1. Christ gives gifts to every believer. Let’s begin with verse 7: “But grace was given to each one of us according to the measure of Christ’s gift.” The word “but” serves as a contrast to the first six verses as Paul goes from talking about oneness to how Christ uses each individual Christian in diverse ways. The phrase “grace was given” shows that we can’t earn spiritual gifts because they are given graciously to us. A gift says nothing about the one who receives it, but it does reveal a lot about the character of the giver.
Notice these gifts are given to “to each one of us.” That means no Christian has been forgotten or overlooked. This is reinforced in 1 Corinthians 12:7: “To each is given the manifestation of the Spirit for the common good.” Around 20 different spiritual gifts are spelled out in five different Scripture passages (Ephesians 4:11; 1 Corinthians 12:8-10, 28-30; Romans 12:6-8; and 1 Peter 4:11).
These gifts are given according to the “measure,” or “pleasure” of Christ Himself. He apportions and assigns gifts according to His plans and purposes. Our gifts vary from each other because God’s grace is manifested differently in each of our lives.

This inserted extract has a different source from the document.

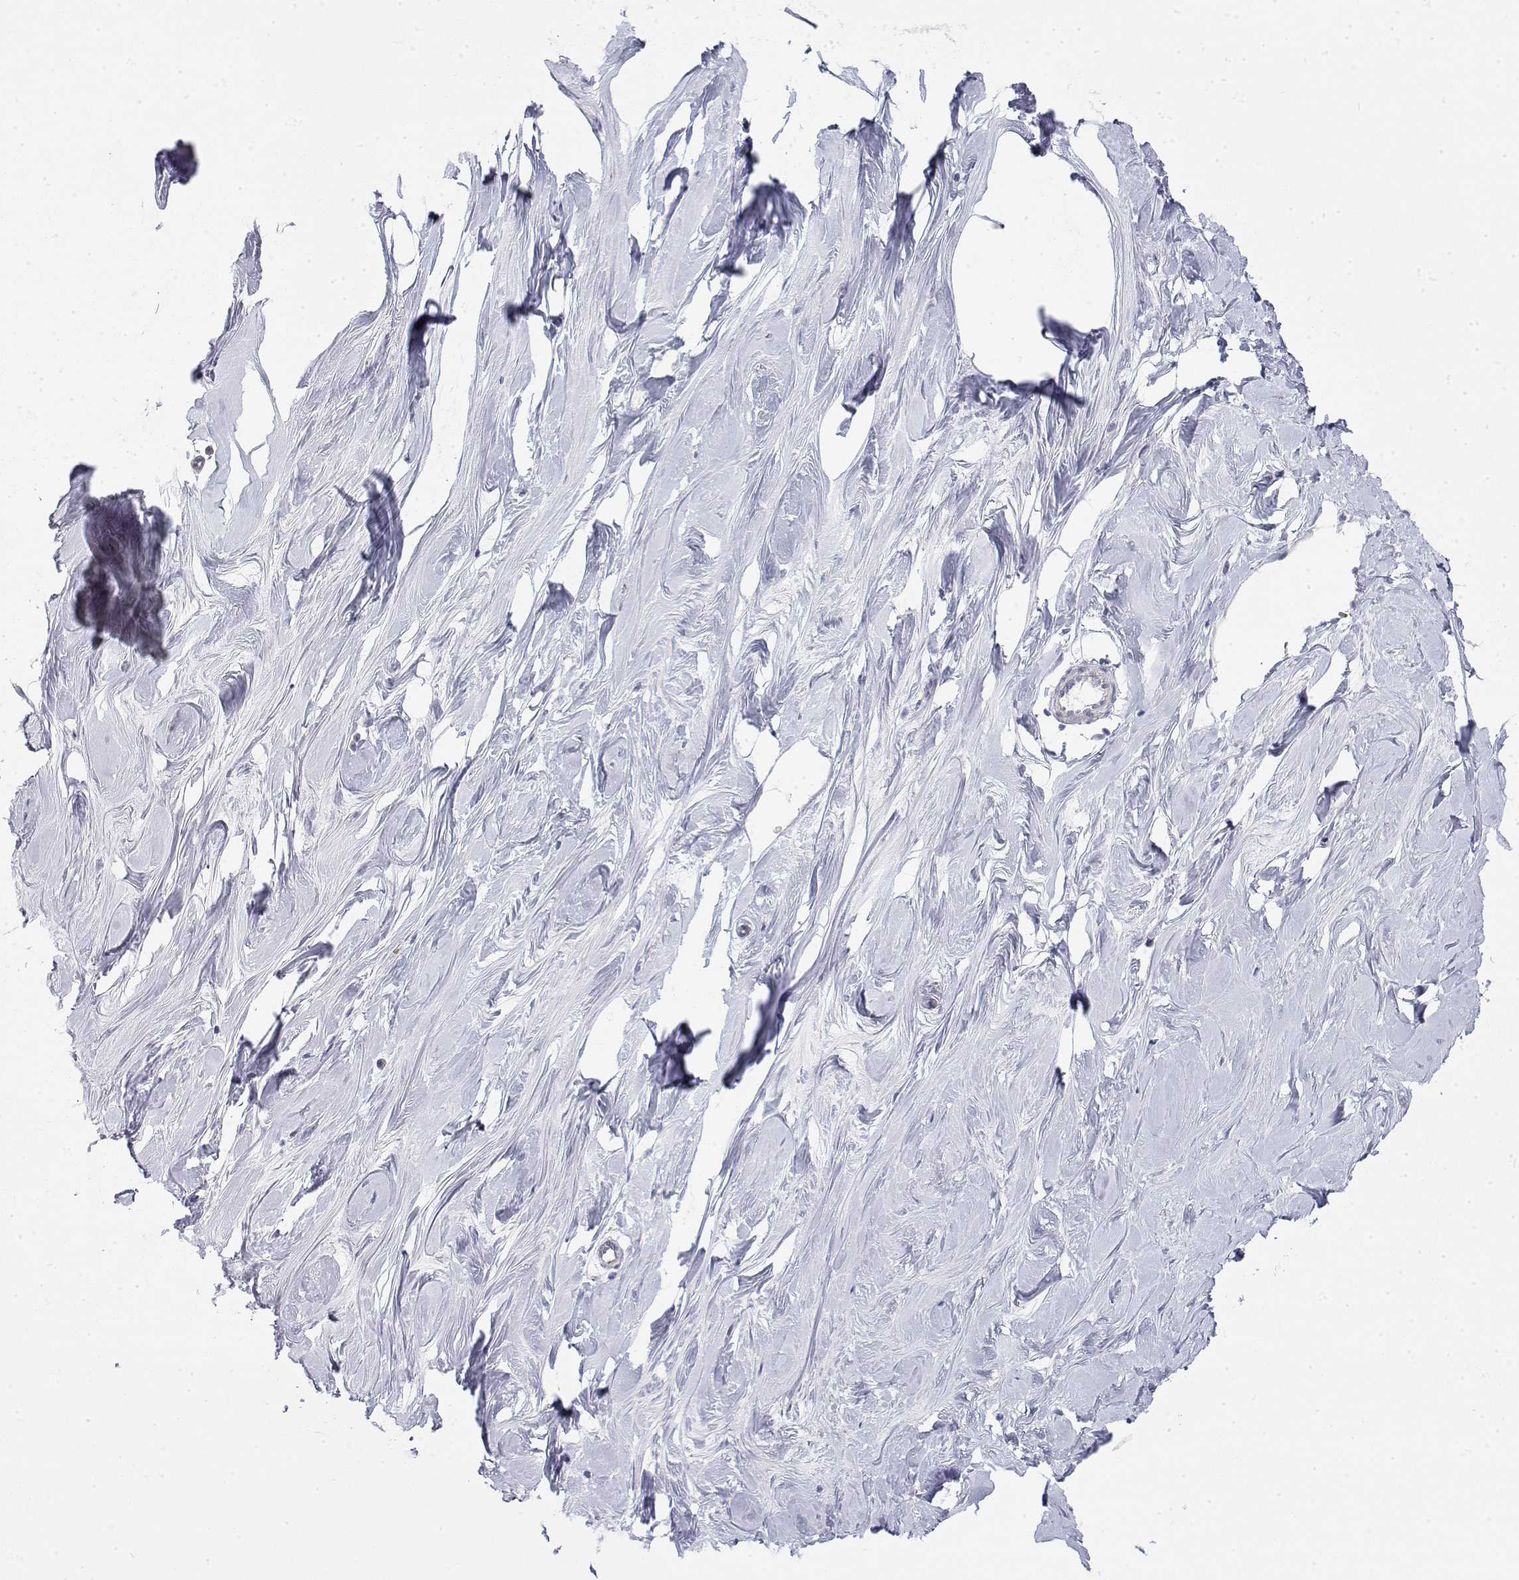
{"staining": {"intensity": "negative", "quantity": "none", "location": "none"}, "tissue": "breast", "cell_type": "Adipocytes", "image_type": "normal", "snomed": [{"axis": "morphology", "description": "Normal tissue, NOS"}, {"axis": "topography", "description": "Breast"}], "caption": "IHC photomicrograph of unremarkable breast: human breast stained with DAB (3,3'-diaminobenzidine) demonstrates no significant protein expression in adipocytes. Brightfield microscopy of immunohistochemistry stained with DAB (3,3'-diaminobenzidine) (brown) and hematoxylin (blue), captured at high magnification.", "gene": "MISP", "patient": {"sex": "female", "age": 27}}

In verse 8, Paul anchors the distribution of these gifts to Psalm 68:19, which references the mighty Messiah as a victorious warrior who has returned home with gifts to distribute: “Therefore it says, ‘When He ascended on high he led a host of captives, and He gave gifts to men.’” Since Jesus has defeated death, depravity, and the devil, and is now ascended on high, He shares the spoils of victory with His own.